SUMMARY AND CONCLUSION

Genes which regulate differentiation of scales and patterns of scale types within developmental compartments or lineage restriction zones of Heliconius wings account for major adaptive changes in aposematic pattern between races and species in at least one clade of these neotropical mimetic insects. Addition of early expressing regulatory genes, possibly even homeotics, to the tool box of pattern genetics may be one way that bold, qualitative steps in morphology and behavior evolve in this genus. There is no evidence that mutation has played a role recently in providing the variation needed for mimetic evolution in the MCS clade. Given known rules of the pattern tool box described above and assuming interracial and interspecific introgression, it is possible to account for all the wing patterns so far seen in this group, including many that have not been seen in nature.
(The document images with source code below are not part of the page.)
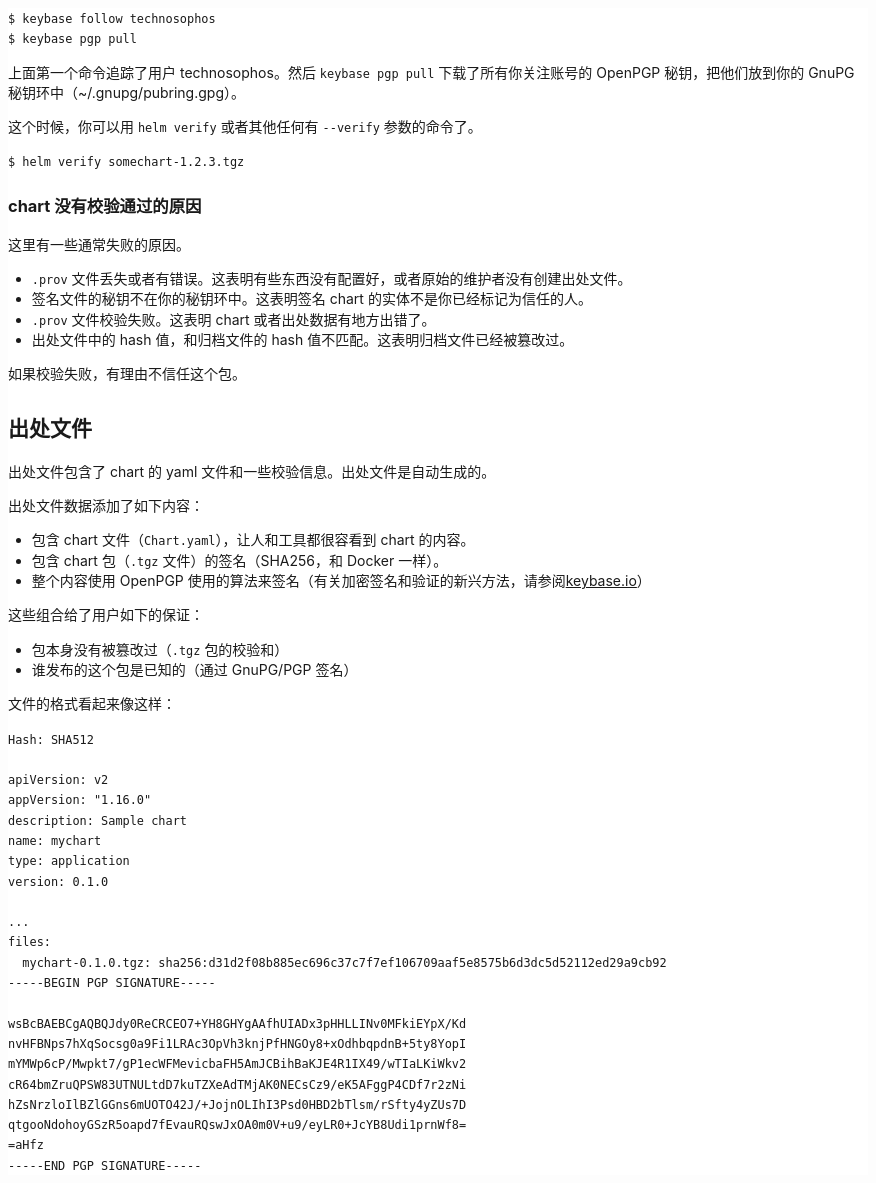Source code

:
 ```
$ keybase follow technosophos
$ keybase pgp pull
```

上面第一个命令追踪了用户 technosophos。然后 `keybase pgp pull` 下载了所有你关注账号的 OpenPGP 秘钥，把他们放到你的 GnuPG 秘钥环中（~/.gnupg/pubring.gpg）。

这个时候，你可以用 `helm verify` 或者其他任何有 `--verify` 参数的命令了。

```
$ helm verify somechart-1.2.3.tgz
```

### chart 没有校验通过的原因

这里有一些通常失败的原因。

- `.prov` 文件丢失或者有错误。这表明有些东西没有配置好，或者原始的维护者没有创建出处文件。
- 签名文件的秘钥不在你的秘钥环中。这表明签名 chart 的实体不是你已经标记为信任的人。
- `.prov` 文件校验失败。这表明 chart 或者出处数据有地方出错了。
- 出处文件中的 hash 值，和归档文件的 hash 值不匹配。这表明归档文件已经被篡改过。

如果校验失败，有理由不信任这个包。

## 出处文件

出处文件包含了 chart 的 yaml 文件和一些校验信息。出处文件是自动生成的。

出处文件数据添加了如下内容：

- 包含 chart 文件（`Chart.yaml`），让人和工具都很容看到 chart 的内容。
- 包含 chart 包（`.tgz` 文件）的签名（SHA256，和 Docker 一样）。
- 整个内容使用 OpenPGP 使用的算法来签名（有关加密签名和验证的新兴方法，请参阅[keybase.io](https://keybase.io/)）

这些组合给了用户如下的保证：

- 包本身没有被篡改过（`.tgz` 包的校验和）
- 谁发布的这个包是已知的（通过 GnuPG/PGP 签名）

文件的格式看起来像这样：

```
Hash: SHA512

apiVersion: v2
appVersion: "1.16.0"
description: Sample chart
name: mychart
type: application
version: 0.1.0

...
files:
  mychart-0.1.0.tgz: sha256:d31d2f08b885ec696c37c7f7ef106709aaf5e8575b6d3dc5d52112ed29a9cb92
-----BEGIN PGP SIGNATURE-----

wsBcBAEBCgAQBQJdy0ReCRCEO7+YH8GHYgAAfhUIADx3pHHLLINv0MFkiEYpX/Kd
nvHFBNps7hXqSocsg0a9Fi1LRAc3OpVh3knjPfHNGOy8+xOdhbqpdnB+5ty8YopI
mYMWp6cP/Mwpkt7/gP1ecWFMevicbaFH5AmJCBihBaKJE4R1IX49/wTIaLKiWkv2
cR64bmZruQPSW83UTNULtdD7kuTZXeAdTMjAK0NECsCz9/eK5AFggP4CDf7r2zNi
hZsNrzloIlBZlGGns6mUOTO42J/+JojnOLIhI3Psd0HBD2bTlsm/rSfty4yZUs7D
qtgooNdohoyGSzR5oapd7fEvauRQswJxOA0m0V+u9/eyLR0+JcYB8Udi1prnWf8=
=aHfz
-----END PGP SIGNATURE-----
```
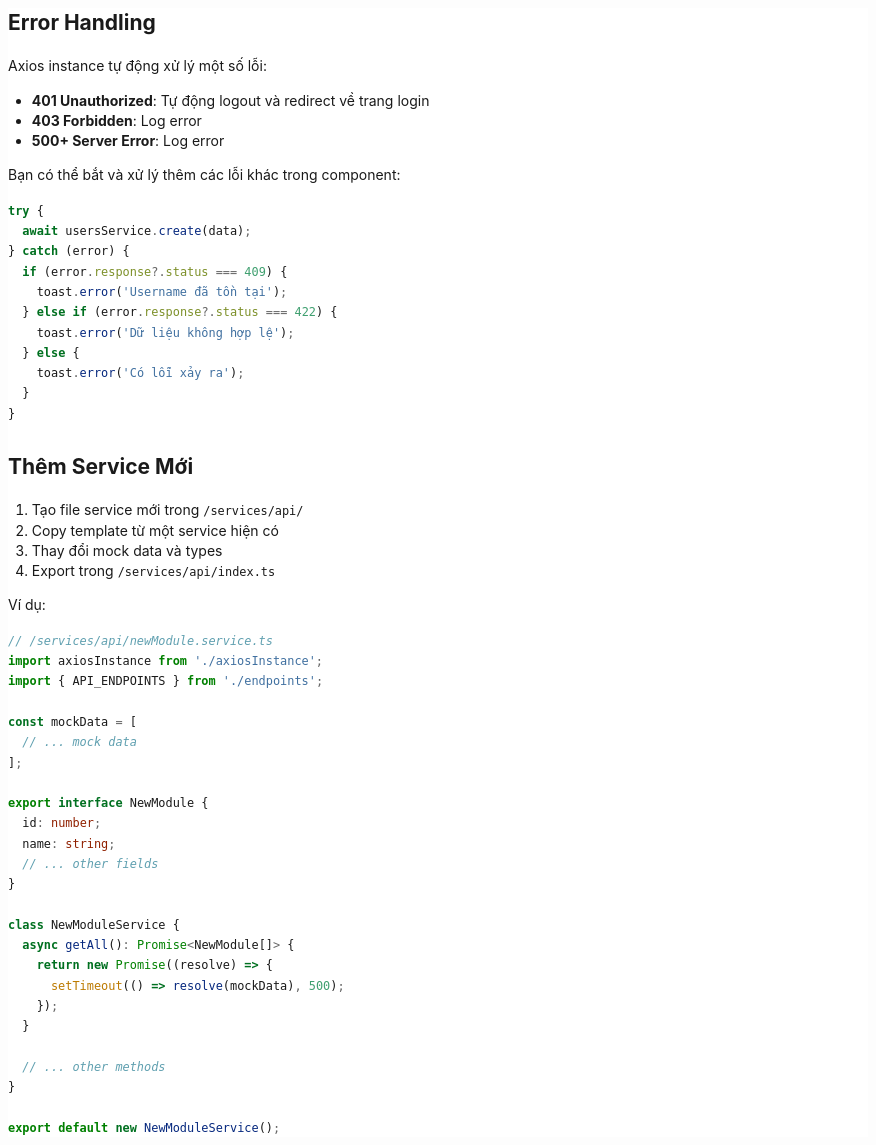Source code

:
 ```typescript
```

## Error Handling

Axios instance tự động xử lý một số lỗi:

- **401 Unauthorized**: Tự động logout và redirect về trang login
- **403 Forbidden**: Log error
- **500+ Server Error**: Log error

Bạn có thể bắt và xử lý thêm các lỗi khác trong component:

```typescript
try {
  await usersService.create(data);
} catch (error) {
  if (error.response?.status === 409) {
    toast.error('Username đã tồn tại');
  } else if (error.response?.status === 422) {
    toast.error('Dữ liệu không hợp lệ');
  } else {
    toast.error('Có lỗi xảy ra');
  }
}
```

## Thêm Service Mới

1. Tạo file service mới trong `/services/api/`
2. Copy template từ một service hiện có
3. Thay đổi mock data và types
4. Export trong `/services/api/index.ts`

Ví dụ:

```typescript
// /services/api/newModule.service.ts
import axiosInstance from './axiosInstance';
import { API_ENDPOINTS } from './endpoints';

const mockData = [
  // ... mock data
];

export interface NewModule {
  id: number;
  name: string;
  // ... other fields
}

class NewModuleService {
  async getAll(): Promise<NewModule[]> {
    return new Promise((resolve) => {
      setTimeout(() => resolve(mockData), 500);
    });
  }
  
  // ... other methods
}

export default new NewModuleService();
```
In Heliconius, cycles of population differentiation, diversification, hybridization, and introgressive recombination constitute positive feedback systems in which diversity of genotypes promotes diversity of races and species and vice versa (see Figure 10). Yet at any instant, only so many patterns are displayed by a given species or clade in spite of the fact that the feedback system described has been at work through the much of the history of the genus. Where are all the past patterns generated by this process? They may have been lost, like alleles that have been lost through drift or by selection. Another possibility is that extinct patterns are present but suppressed, and recovered only as recombinants in hybrid zones. Thus we expect to, and do, recover patterns that may have been part of past mimicry systems as suggested by Linares (1997a). But it is also possible that the pattern tool box, at least as described for the MCS clade, has the potential to generate virtually any known pattern from the few basic components described: three scale types, displayed as components of alternative patterns which compete to varying degree with ancestral nymphaline pattern elements on compartments of the wing. All that is required to generate many basic patterns of this clade is the presence of several distinct species capable of occasionally exchanging genes, and that's what we usually have.

Finally, it seems likely that similar developmental genetic innovations to those which promote novelty on Heliconius wings, but which instead affect more cryptic attributes of behavior or morphology, may underlie intra-generic adaptive radiation in many groups of organisms. Increasing the number of coexisting species per genus is a major way that species diversity increases towards tropical latitudes. Therefore, the genus Heliconius is an ideal model system for helping us understand how such planet-level patterns come about, and, as Figure 10 suggests, provides an opportunity to develop an integrative theory of biodiversity.